[Opening Dataset extract section]

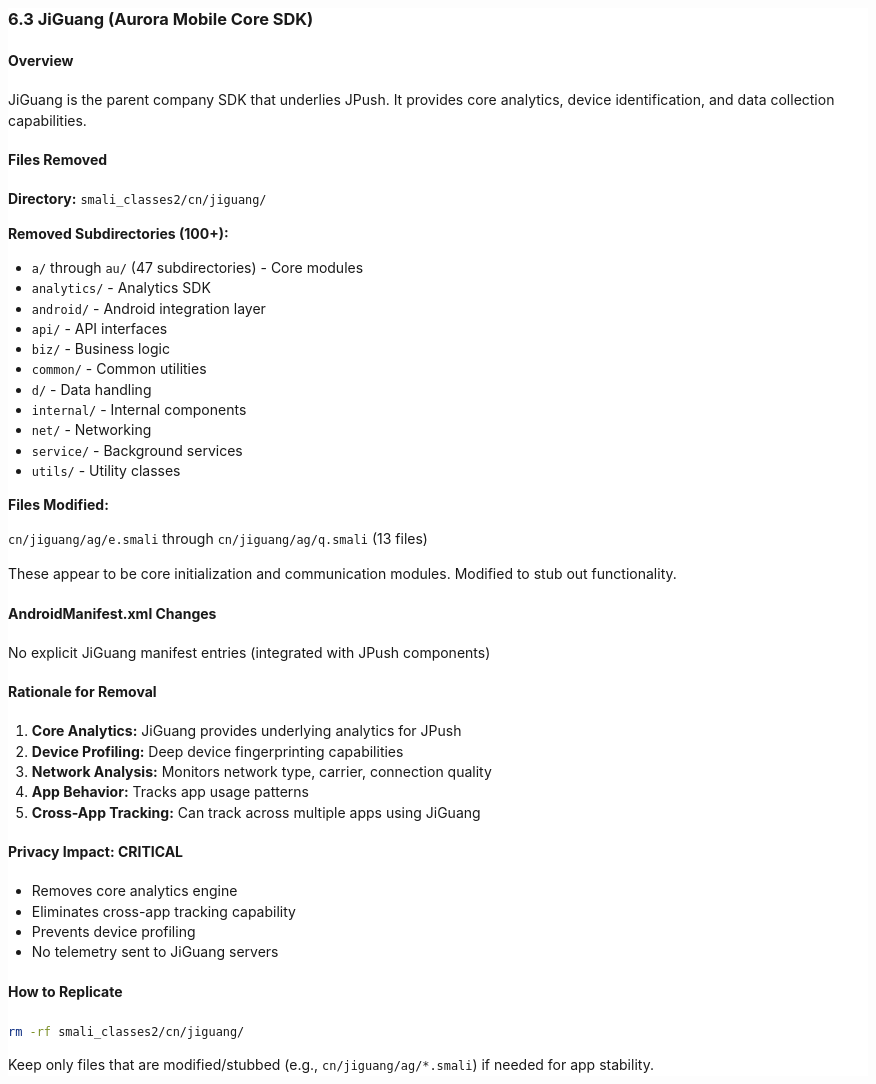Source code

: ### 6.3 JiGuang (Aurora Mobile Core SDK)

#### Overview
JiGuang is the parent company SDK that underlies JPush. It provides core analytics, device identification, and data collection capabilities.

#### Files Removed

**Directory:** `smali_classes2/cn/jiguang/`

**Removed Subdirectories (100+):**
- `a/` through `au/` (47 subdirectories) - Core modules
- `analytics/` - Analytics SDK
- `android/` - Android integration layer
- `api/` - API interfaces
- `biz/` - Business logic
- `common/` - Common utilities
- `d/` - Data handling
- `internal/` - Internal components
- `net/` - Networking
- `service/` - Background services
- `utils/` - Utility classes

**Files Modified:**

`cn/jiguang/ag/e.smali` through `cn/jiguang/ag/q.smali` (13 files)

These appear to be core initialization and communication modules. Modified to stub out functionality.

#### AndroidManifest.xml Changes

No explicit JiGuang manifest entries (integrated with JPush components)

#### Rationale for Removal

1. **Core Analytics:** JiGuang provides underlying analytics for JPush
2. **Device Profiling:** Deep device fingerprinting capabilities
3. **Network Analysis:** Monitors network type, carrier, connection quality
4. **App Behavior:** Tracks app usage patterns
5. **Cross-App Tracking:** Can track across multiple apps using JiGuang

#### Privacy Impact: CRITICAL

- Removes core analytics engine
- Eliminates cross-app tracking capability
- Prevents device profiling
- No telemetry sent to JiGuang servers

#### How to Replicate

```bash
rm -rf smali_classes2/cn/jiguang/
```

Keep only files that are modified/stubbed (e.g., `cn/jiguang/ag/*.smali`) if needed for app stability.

[Closing Dataset extract section]
[Opening Dataset extract section]

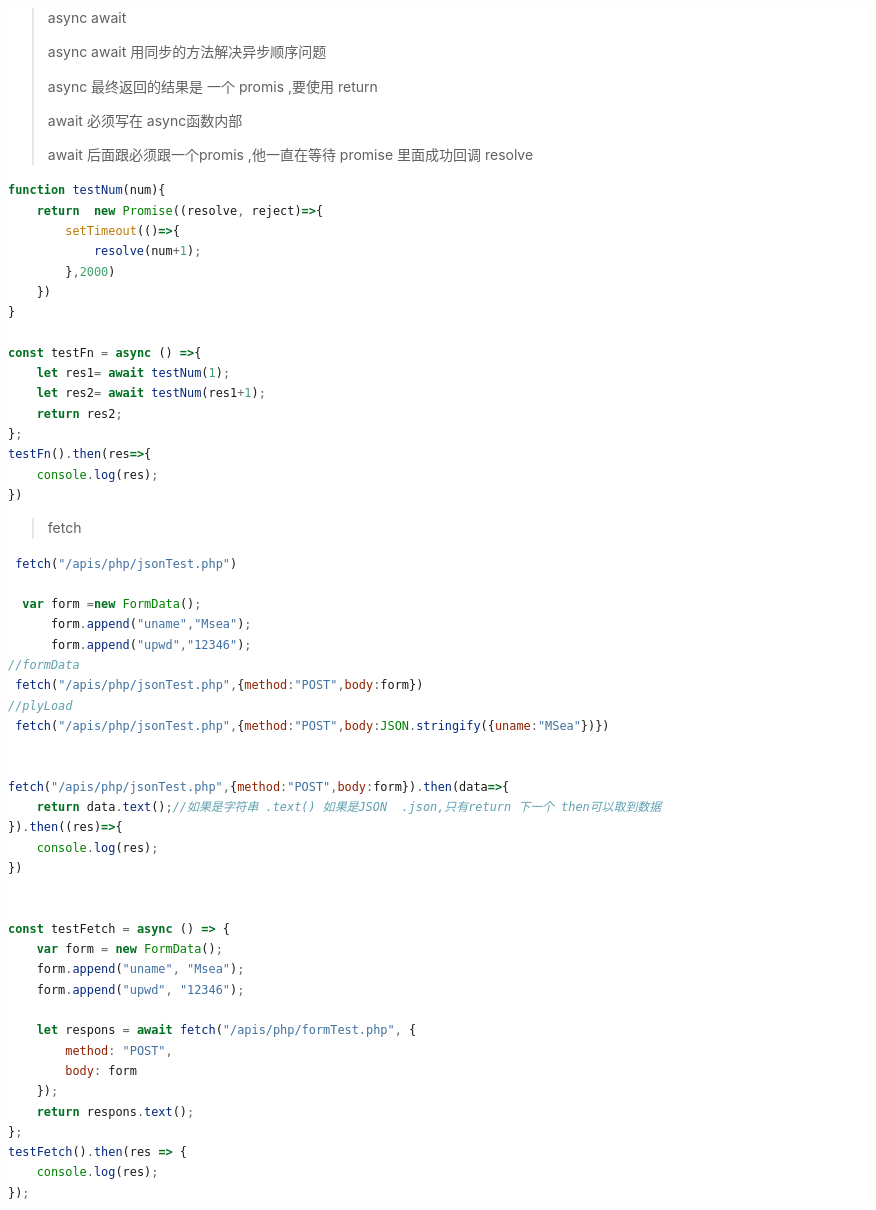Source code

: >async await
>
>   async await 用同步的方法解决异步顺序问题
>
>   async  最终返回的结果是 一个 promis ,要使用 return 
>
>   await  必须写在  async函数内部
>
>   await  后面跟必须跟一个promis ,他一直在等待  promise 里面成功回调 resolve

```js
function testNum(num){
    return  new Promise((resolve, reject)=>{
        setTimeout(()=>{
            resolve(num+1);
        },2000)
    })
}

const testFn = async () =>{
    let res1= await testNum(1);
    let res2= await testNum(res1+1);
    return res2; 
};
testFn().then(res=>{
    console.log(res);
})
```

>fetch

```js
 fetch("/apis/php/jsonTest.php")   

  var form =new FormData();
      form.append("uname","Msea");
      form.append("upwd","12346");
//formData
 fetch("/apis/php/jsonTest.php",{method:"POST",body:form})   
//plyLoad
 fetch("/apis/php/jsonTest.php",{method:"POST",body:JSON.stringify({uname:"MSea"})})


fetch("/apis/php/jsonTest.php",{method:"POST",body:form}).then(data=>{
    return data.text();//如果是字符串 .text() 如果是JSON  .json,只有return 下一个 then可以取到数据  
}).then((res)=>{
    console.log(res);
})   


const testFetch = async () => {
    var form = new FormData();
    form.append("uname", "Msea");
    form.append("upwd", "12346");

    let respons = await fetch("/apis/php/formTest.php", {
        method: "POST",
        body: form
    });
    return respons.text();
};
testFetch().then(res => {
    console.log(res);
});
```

[Closing Dataset extract section]
[Opening Dataset extract section]

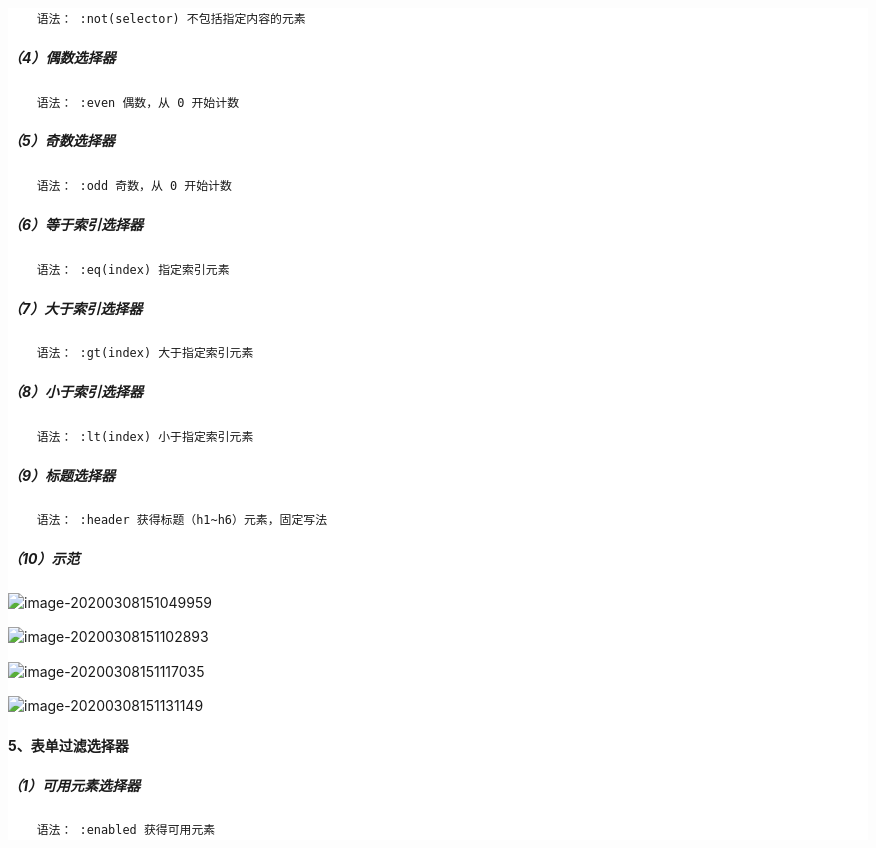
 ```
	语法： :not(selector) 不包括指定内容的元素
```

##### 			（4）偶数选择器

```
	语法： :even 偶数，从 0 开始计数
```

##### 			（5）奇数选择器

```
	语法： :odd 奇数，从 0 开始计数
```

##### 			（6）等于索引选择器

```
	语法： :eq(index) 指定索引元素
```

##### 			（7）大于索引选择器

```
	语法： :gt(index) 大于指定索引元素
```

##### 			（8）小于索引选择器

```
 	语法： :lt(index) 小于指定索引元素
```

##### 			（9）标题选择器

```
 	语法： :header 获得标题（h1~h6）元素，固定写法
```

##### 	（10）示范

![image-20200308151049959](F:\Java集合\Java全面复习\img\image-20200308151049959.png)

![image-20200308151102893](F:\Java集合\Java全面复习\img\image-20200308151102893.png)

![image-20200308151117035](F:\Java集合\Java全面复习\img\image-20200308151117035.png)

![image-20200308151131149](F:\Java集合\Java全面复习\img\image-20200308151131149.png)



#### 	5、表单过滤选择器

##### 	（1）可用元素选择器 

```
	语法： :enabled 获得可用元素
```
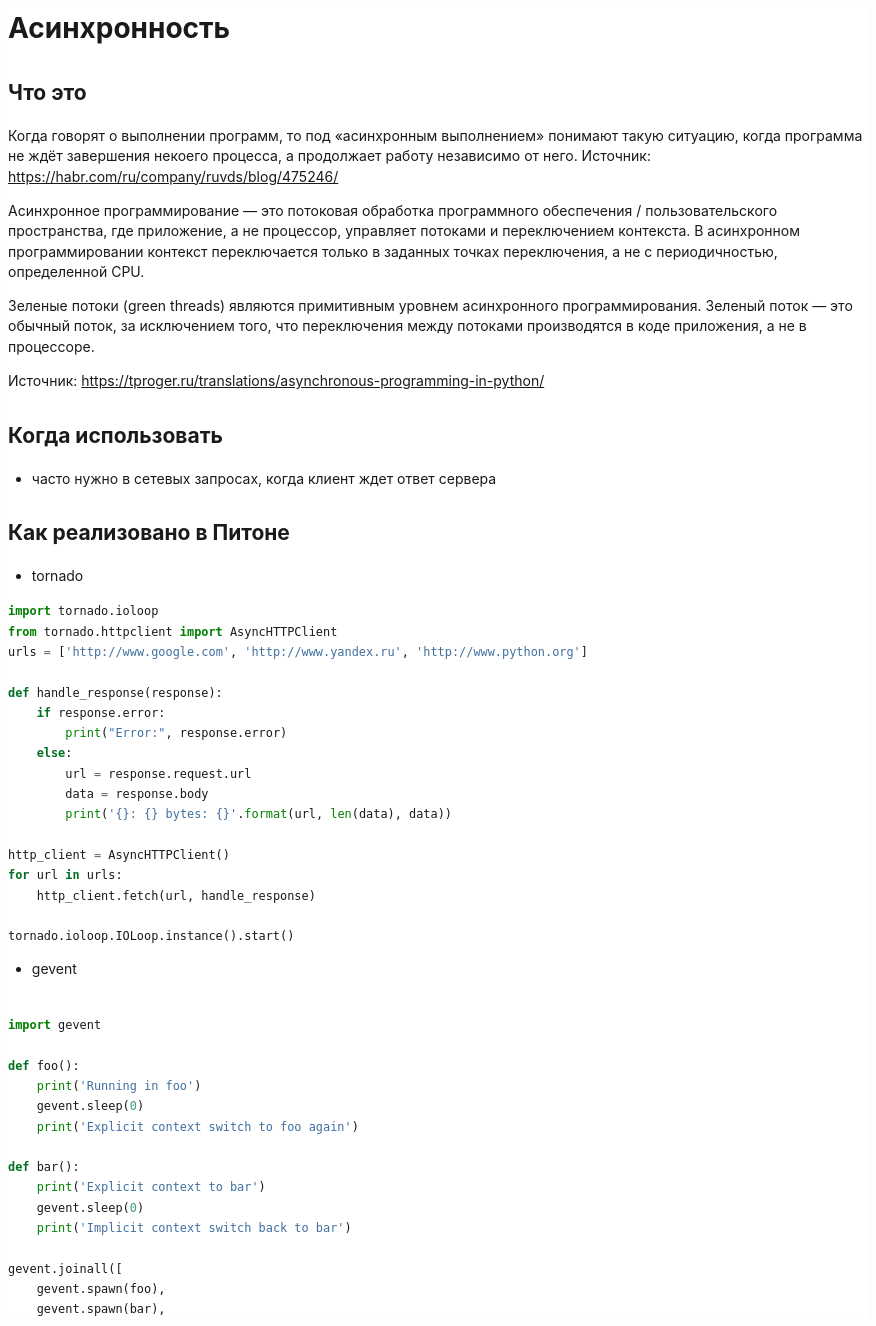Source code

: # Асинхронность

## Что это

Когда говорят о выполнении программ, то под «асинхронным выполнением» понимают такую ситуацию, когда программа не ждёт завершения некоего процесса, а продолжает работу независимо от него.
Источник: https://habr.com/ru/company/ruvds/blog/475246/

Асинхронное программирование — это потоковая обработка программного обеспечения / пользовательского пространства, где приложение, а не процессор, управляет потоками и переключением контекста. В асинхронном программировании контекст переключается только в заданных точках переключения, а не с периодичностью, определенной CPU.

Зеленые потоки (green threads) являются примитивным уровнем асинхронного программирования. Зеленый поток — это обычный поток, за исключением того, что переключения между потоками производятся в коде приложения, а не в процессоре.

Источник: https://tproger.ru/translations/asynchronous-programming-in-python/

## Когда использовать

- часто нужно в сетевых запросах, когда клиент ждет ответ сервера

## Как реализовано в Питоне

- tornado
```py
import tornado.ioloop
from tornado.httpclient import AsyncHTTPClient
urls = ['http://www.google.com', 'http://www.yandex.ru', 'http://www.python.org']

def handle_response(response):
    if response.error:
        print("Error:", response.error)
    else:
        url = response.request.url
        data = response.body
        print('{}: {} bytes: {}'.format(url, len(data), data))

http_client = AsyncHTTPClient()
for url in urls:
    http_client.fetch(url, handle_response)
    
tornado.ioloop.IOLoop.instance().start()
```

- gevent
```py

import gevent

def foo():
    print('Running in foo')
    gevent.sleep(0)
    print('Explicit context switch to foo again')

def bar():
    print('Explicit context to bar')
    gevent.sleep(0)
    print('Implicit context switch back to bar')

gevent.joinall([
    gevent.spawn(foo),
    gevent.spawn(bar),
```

[Closing Dataset extract section]

▸ **Directions for this task**
If a line of the records includes the string "JPush", copy it out.

▸ **Written solution**
JiGuang is the parent company SDK that underlies JPush. It provides core analytics, device identification, and data collection capabilities.
No explicit JiGuang manifest entries (integrated with JPush components)
1. **Core Analytics:** JiGuang provides underlying analytics for JPush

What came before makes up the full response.